The S&P 500 and Nasdaq registered their worst weekly losses in one and a half year mainly because of the pressure on the tech sector. This recent fluctuation within the market has made most, who are keen on tech stock investments, unsure whether there will be any more growth of such, especially with the returns these companies had after the COVID-19 crisis.
Mega-Cap Tech Slump
Nvidia NVDA one of the main constituents of AI expansion stock appreciation corrected downwards by 4.1% during the trading session on Friday and was spearheading the general downturn of mega cap tech.
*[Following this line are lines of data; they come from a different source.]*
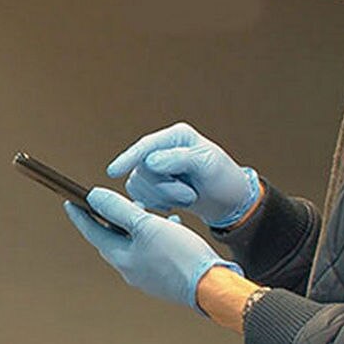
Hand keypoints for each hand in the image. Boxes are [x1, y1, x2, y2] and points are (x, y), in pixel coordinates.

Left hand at [64, 187, 242, 312]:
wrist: (211, 285)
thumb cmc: (180, 255)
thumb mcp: (146, 224)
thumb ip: (119, 209)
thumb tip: (95, 197)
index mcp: (121, 257)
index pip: (93, 231)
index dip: (81, 215)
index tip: (70, 202)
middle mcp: (130, 268)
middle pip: (112, 238)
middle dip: (110, 218)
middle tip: (106, 202)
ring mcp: (146, 273)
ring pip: (133, 243)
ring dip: (135, 224)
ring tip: (144, 209)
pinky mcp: (163, 274)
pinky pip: (151, 250)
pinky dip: (154, 234)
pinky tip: (169, 225)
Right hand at [107, 122, 260, 228]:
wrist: (230, 201)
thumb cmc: (223, 178)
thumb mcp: (207, 165)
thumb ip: (178, 159)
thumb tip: (150, 161)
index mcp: (177, 136)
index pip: (146, 146)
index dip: (128, 158)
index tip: (114, 171)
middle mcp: (163, 148)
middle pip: (141, 169)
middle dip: (164, 188)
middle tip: (189, 195)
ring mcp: (157, 166)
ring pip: (138, 183)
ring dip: (161, 197)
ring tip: (186, 198)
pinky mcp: (154, 184)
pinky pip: (138, 194)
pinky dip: (154, 203)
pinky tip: (172, 206)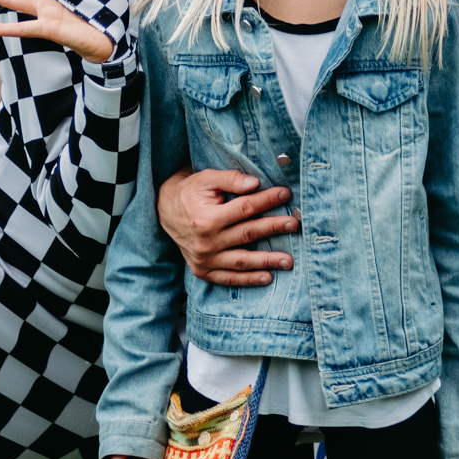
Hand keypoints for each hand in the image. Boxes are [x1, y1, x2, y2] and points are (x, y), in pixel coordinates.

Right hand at [159, 168, 297, 285]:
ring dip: (267, 261)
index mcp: (206, 218)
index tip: (285, 194)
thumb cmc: (189, 192)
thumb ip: (230, 180)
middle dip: (274, 228)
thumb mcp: (205, 179)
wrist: (163, 212)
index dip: (267, 200)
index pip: (244, 208)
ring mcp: (204, 259)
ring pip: (242, 261)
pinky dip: (248, 280)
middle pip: (248, 234)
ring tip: (289, 260)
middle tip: (295, 224)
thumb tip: (255, 183)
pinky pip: (229, 278)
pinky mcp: (203, 270)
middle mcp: (206, 242)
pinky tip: (267, 277)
In the same way, Alphabet GOOGL also slipped by 4.1%. Similarly, Meta Platforms META and Amazon AMZN each recorded a decline in excess of 3%. Apple AAPL and Microsoft MSFT are also losers for the week.
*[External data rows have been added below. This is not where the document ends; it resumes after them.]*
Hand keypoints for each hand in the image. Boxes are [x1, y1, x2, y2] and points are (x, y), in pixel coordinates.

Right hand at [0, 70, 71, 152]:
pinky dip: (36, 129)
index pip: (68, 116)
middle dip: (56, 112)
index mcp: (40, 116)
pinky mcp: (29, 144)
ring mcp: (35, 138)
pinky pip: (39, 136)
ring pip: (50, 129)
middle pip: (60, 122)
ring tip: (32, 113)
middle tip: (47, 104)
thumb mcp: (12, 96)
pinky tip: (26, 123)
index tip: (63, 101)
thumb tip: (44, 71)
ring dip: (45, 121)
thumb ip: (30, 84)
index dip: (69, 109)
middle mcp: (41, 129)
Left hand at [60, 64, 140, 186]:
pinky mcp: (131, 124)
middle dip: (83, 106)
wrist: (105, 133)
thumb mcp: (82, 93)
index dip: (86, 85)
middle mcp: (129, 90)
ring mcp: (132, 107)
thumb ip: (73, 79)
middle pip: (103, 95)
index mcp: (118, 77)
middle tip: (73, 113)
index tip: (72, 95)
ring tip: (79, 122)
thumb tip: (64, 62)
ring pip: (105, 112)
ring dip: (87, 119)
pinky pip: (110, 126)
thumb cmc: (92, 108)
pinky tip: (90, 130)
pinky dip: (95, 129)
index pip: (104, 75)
Broadcom (AVGO) had a particularly difficult week as its shares went down by more than 10%. While it managed to beat analysts’ consensus on earnings for the quarter, the revenue outlook was another cause for discontent among investors. Therefore, Broadcom topped decliners within the S&P 500 index.
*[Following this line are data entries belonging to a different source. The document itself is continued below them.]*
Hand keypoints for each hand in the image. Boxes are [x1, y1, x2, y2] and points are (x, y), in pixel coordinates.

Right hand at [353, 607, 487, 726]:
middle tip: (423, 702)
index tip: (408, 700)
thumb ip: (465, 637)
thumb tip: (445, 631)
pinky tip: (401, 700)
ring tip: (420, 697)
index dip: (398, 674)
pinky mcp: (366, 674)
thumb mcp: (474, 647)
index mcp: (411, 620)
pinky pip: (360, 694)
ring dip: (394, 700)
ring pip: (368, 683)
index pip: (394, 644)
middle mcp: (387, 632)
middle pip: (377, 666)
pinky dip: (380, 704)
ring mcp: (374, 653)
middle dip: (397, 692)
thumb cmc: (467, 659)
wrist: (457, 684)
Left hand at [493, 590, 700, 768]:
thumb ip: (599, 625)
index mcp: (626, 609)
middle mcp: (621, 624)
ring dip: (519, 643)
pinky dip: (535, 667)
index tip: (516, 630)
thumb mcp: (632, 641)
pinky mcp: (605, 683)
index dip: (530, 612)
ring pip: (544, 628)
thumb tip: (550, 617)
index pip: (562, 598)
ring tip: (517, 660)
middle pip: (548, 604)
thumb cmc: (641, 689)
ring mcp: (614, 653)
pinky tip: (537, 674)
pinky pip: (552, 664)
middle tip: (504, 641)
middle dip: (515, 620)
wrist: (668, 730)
The semiconductor industry also took a backseat as the iShares Semiconductor ETF (SOXX) declined by 4.3% on the day. Gold futures fell marginally by around $2,530 but settled above it while Bitcoin price dipped further to almost $53,000, its lowest price in a month.
The tech stock sell-off has come amid data from inflation and labor market suggesting that the United States Federal Reserve is about to become more dovish and cut interest rates to spur growth. As a consequence, the focus of investors has begun to turn away from tech stocks, believing that other sectors will emerge with better prospects in an expanding economy.
This was the case with European and Asian markets. The European equivalent of the S&P 500, the Stoxx 600, dipped 2.5% and Japan’s Nikkei 225 lost 3.19% topping the losses for Asia Pacific markets. As the swings are still present, it is apparent that what is fueling most of the action in the markets is not the long-term position takers but rather momentum traders.
Volvo Cars also made headlines, shedding 4% after it modified its electrification aspirations, which were lowering their objectives for fully electric car sales from 100% to the more realistic range of 90% to 100% by 2030.